# Directions for this task
Write out the full listing exactly.

# The input
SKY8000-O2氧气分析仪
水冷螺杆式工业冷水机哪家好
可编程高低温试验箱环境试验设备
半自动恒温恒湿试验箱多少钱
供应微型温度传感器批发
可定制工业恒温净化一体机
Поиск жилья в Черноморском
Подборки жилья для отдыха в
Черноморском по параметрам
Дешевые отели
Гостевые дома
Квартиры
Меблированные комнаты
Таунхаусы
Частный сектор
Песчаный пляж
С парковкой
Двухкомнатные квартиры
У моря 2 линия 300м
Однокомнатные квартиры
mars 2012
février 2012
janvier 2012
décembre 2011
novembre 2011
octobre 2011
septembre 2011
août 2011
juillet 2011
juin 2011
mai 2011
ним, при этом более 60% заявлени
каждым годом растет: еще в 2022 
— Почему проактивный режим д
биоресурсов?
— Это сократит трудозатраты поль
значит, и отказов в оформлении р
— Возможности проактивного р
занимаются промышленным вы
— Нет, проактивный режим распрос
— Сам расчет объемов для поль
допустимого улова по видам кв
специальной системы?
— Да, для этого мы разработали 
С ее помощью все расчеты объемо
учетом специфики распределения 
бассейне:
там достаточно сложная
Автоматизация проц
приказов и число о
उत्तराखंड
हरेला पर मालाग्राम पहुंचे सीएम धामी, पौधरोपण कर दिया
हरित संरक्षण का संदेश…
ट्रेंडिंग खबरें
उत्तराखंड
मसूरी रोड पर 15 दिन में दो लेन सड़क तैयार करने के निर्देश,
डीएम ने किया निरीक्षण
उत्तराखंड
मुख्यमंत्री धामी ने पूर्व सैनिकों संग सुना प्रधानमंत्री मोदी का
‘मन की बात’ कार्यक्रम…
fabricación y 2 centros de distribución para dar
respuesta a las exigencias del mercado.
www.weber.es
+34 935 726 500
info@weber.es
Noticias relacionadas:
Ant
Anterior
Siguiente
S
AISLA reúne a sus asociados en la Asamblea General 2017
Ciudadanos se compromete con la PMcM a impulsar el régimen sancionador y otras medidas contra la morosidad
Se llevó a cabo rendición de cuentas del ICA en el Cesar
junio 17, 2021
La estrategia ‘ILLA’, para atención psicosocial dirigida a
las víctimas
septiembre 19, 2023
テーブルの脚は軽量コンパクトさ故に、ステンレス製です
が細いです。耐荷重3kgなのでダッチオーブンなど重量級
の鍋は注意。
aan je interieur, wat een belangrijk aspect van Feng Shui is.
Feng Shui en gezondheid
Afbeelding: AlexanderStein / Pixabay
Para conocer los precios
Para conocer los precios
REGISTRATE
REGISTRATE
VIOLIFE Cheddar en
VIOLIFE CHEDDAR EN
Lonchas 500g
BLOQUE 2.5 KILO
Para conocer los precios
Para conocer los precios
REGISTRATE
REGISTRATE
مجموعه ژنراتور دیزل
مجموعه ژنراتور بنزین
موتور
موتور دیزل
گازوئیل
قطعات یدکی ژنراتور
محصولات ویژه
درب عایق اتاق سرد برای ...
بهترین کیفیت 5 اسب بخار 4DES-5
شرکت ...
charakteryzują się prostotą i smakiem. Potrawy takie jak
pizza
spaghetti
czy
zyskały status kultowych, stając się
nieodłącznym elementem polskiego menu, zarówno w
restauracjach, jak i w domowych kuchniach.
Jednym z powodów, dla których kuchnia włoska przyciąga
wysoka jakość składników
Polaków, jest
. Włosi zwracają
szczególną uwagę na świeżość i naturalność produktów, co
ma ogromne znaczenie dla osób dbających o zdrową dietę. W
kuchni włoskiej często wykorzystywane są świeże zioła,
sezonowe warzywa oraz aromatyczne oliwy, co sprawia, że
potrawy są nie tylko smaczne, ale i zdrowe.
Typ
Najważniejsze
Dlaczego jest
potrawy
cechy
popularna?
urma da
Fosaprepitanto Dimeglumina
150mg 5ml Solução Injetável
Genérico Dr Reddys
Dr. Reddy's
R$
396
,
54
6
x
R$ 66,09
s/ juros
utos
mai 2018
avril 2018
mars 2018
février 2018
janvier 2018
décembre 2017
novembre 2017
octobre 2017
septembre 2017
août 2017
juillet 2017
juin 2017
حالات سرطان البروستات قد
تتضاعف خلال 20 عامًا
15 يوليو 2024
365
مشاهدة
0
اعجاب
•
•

# Task answer
SKY8000-O2氧气分析仪
水冷螺杆式工业冷水机哪家好
可编程高低温试验箱环境试验设备
半自动恒温恒湿试验箱多少钱
供应微型温度传感器批发
可定制工业恒温净化一体机
Поиск жилья в Черноморском
Подборки жилья для отдыха в
Черноморском по параметрам
Дешевые отели
Гостевые дома
Квартиры
Меблированные комнаты
Таунхаусы
Частный сектор
Песчаный пляж
С парковкой
Двухкомнатные квартиры
У моря 2 линия 300м
Однокомнатные квартиры
mars 2012
février 2012
janvier 2012
décembre 2011
novembre 2011
octobre 2011
septembre 2011
août 2011
juillet 2011
juin 2011
mai 2011
ним, при этом более 60% заявлени
каждым годом растет: еще в 2022 
— Почему проактивный режим д
биоресурсов?
— Это сократит трудозатраты поль
значит, и отказов в оформлении р
— Возможности проактивного р
занимаются промышленным вы
— Нет, проактивный режим распрос
— Сам расчет объемов для поль
допустимого улова по видам кв
специальной системы?
— Да, для этого мы разработали 
С ее помощью все расчеты объемо
учетом специфики распределения 
бассейне:
там достаточно сложная
Автоматизация проц
приказов и число о
उत्तराखंड
हरेला पर मालाग्राम पहुंचे सीएम धामी, पौधरोपण कर दिया
हरित संरक्षण का संदेश…
ट्रेंडिंग खबरें
उत्तराखंड
मसूरी रोड पर 15 दिन में दो लेन सड़क तैयार करने के निर्देश,
डीएम ने किया निरीक्षण
उत्तराखंड
मुख्यमंत्री धामी ने पूर्व सैनिकों संग सुना प्रधानमंत्री मोदी का
‘मन की बात’ कार्यक्रम…
fabricación y 2 centros de distribución para dar
respuesta a las exigencias del mercado.
www.weber.es
+34 935 726 500
info@weber.es
Noticias relacionadas:
Ant
Anterior
Siguiente
S
AISLA reúne a sus asociados en la Asamblea General 2017
Ciudadanos se compromete con la PMcM a impulsar el régimen sancionador y otras medidas contra la morosidad
Se llevó a cabo rendición de cuentas del ICA en el Cesar
junio 17, 2021
La estrategia ‘ILLA’, para atención psicosocial dirigida a
las víctimas
septiembre 19, 2023
テーブルの脚は軽量コンパクトさ故に、ステンレス製です
が細いです。耐荷重3kgなのでダッチオーブンなど重量級
の鍋は注意。
aan je interieur, wat een belangrijk aspect van Feng Shui is.
Feng Shui en gezondheid
Afbeelding: AlexanderStein / Pixabay
Para conocer los precios
Para conocer los precios
REGISTRATE
REGISTRATE
VIOLIFE Cheddar en
VIOLIFE CHEDDAR EN
Lonchas 500g
BLOQUE 2.5 KILO
Para conocer los precios
Para conocer los precios
REGISTRATE
REGISTRATE
مجموعه ژنراتور دیزل
مجموعه ژنراتور بنزین
موتور
موتور دیزل
گازوئیل
قطعات یدکی ژنراتور
محصولات ویژه
درب عایق اتاق سرد برای ...
بهترین کیفیت 5 اسب بخار 4DES-5
شرکت ...
charakteryzują się prostotą i smakiem. Potrawy takie jak
pizza
spaghetti
czy
zyskały status kultowych, stając się
nieodłącznym elementem polskiego menu, zarówno w
restauracjach, jak i w domowych kuchniach.
Jednym z powodów, dla których kuchnia włoska przyciąga
wysoka jakość składników
Polaków, jest
. Włosi zwracają
szczególną uwagę na świeżość i naturalność produktów, co
ma ogromne znaczenie dla osób dbających o zdrową dietę. W
kuchni włoskiej często wykorzystywane są świeże zioła,
sezonowe warzywa oraz aromatyczne oliwy, co sprawia, że
potrawy są nie tylko smaczne, ale i zdrowe.
Typ
Najważniejsze
Dlaczego jest
potrawy
cechy
popularna?
urma da
Fosaprepitanto Dimeglumina
150mg 5ml Solução Injetável
Genérico Dr Reddys
Dr. Reddy's
R$
396
,
54
6
x
R$ 66,09
s/ juros
utos
mai 2018
avril 2018
mars 2018
février 2018
janvier 2018
décembre 2017
novembre 2017
octobre 2017
septembre 2017
août 2017
juillet 2017
juin 2017
حالات سرطان البروستات قد
تتضاعف خلال 20 عامًا
15 يوليو 2024
365
مشاهدة
0
اعجاب
•
•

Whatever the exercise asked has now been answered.